Wenn es um das Mega-Projekt "Neue Seidenstraße" geht, ist China selten um große Worte verlegen. Den wirtschaftlichen Austausch weltweit verbessern, heißt es dann. Oder: den Wohlstand aller Länder erhöhen. Und natürlich auch: die "Neue Seidenstraße" als goldener Weg zum gemeinsamen, globalen Aufschwung. Guckt man dann genauer hin, tritt - zumindest für europäische Unternehmen - die große Ernüchterung ein. "Die wenig befahrene Straße", so lautet übersetzt der Titel einer aktuellen Untersuchung der Europäischen Handelskammer in China.
"Das Ziel der Studie war zu zeigen, was bei der 'Belt and Road'-Idee der Chinesen für uns rausspringt. Was ist für die europäische Industrie dabei zu holen?
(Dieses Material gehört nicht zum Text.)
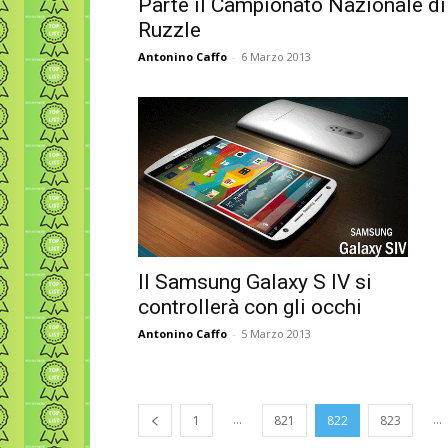
Parte il Campionato Nazionale di
Ruzzle
Antonino Caffo
-
6 Marzo 2013
Il Samsung Galaxy S IV si
controllerà con gli occhi
Antonino Caffo
-
5 Marzo 2013
...
...
1
821
822
823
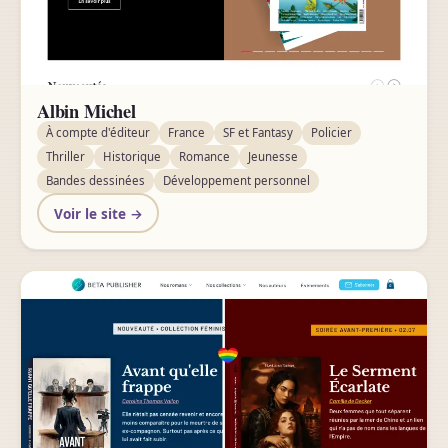
Albin Michel
À compte d'éditeur
France
SF et Fantasy
Policier
Thriller
Historique
Romance
Jeunesse
Bandes dessinées
Développement personnel
Voir le site →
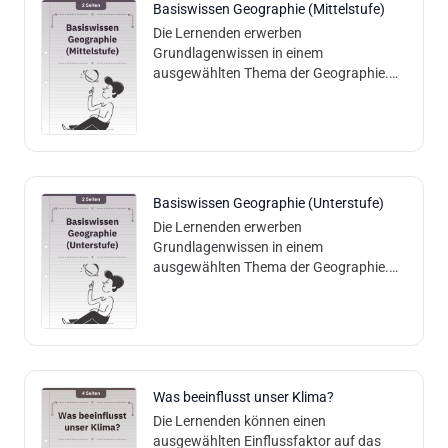
Basiswissen Geographie (Mittelstufe)
Die Lernenden erwerben
Grundlagenwissen in einem
ausgewählten Thema der Geographie.
Inhalt und Methodik: Die Lernenden lesen
einen Basistext und können aufgrund
dessen geographische Verst
Basiswissen Geographie (Unterstufe)
Die Lernenden erwerben
Grundlagenwissen in einem
ausgewählten Thema der Geographie.
Inhalt und Methodik: Die Lernenden lesen
einen Basistext und können aufgrund
dessen Verständnisfragen b
Was beeinflusst unser Klima?
Die Lernenden können einen
ausgewählten Einflussfaktor auf das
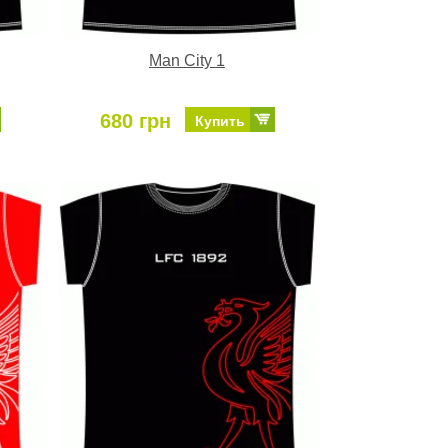
Man City 1
680 грн
Купить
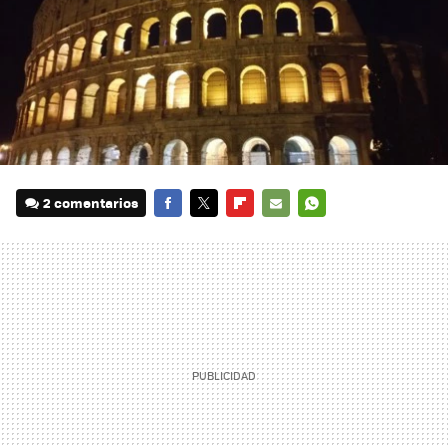
2 comentarios
FACEBOOK
TWITTER
FLIPBOARD
E-
WHATSAPP
MAIL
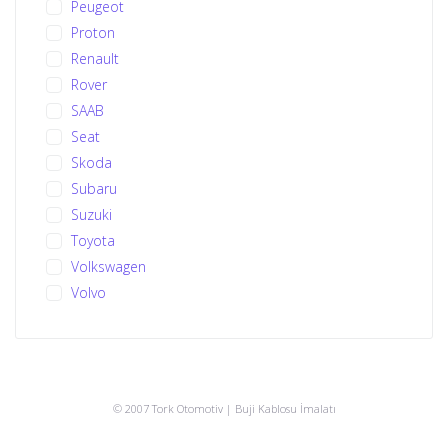
Peugeot
Proton
Renault
Rover
SAAB
Seat
Skoda
Subaru
Suzuki
Toyota
Volkswagen
Volvo
© 2007 Tork Otomotiv | Buji Kablosu İmalatı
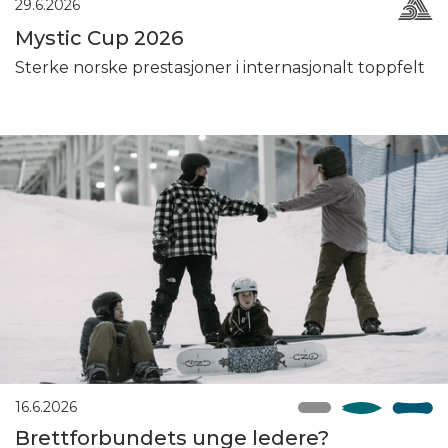
29.6.2026
Mystic Cup 2026
Sterke norske prestasjoner i internasjonalt toppfelt
16.6.2026
Brettforbundets unge ledere?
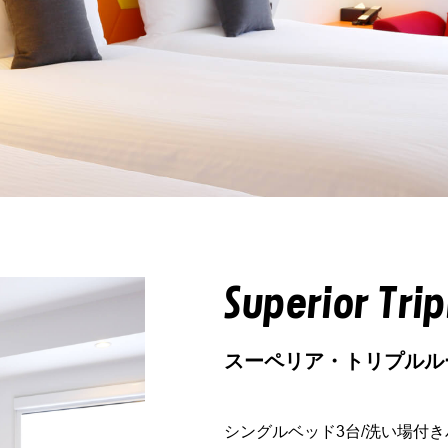
Superior Tri
スーペリア・トリプルル
シングルベッド3台/洗い場付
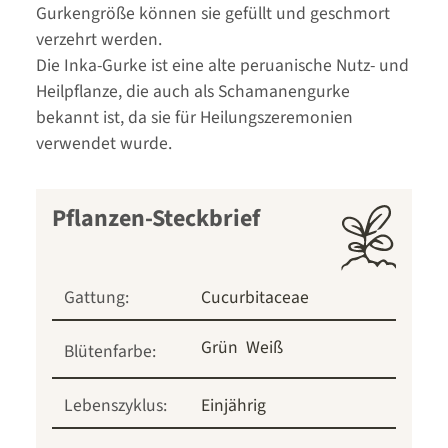
Gurkengröße können sie gefüllt und geschmort
verzehrt werden.
Die Inka-Gurke ist eine alte peruanische Nutz- und
Heilpflanze, die auch als Schamanengurke
bekannt ist, da sie für Heilungszeremonien
verwendet wurde.
Pflanzen-Steckbrief
Gattung:
Cucurbitaceae
Grün
Weiß
Blütenfarbe:
Lebenszyklus:
Einjährig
Und das Ergebnis war etwas niederschmetternd: Gerade mal 20 Firmen waren in dieses Projekt eingebunden", sagt Kammerpräsident Jörg Wuttke.
"Die Länder brauchen China"
Die "Belt and Road Initiative", so das offizielle Label der Chinesen für die "Neue Seidenstraße" soll ein Handelsnetzwerk zwischen Asien, Afrika und Europa spannen. China finanziert in anderen Ländern massiv in neue Häfen, Zugstrecken, Straßen und andere Infrastrukturprojekte. Wang Yiwei ist Politologe an der Renmin-Universität in Peking. Er gilt als einer der renommiertesten Forscher zum Thema Neue Seidenstraße.
"Beim Konzept der 'Neuen Seidenstraße' geht es vor allem um neue Märkte. Wir brauchen Diversifizierung, wir brauchen Europa. Also überqueren wir den eurasischen Kontinent - wie der Trans-Eurasia-Express", sagt er. Es gehe dabei um mehr Märkte für China, aber es trage auch zum Wachstum der Weltwirtschaft bei. Die Länder brauchten China, um Zugstrecken und Infrastruktur zu bauen. "Wenn wir gemeinsam reich werden wollen, müssen wir unsere Straßen verbinden."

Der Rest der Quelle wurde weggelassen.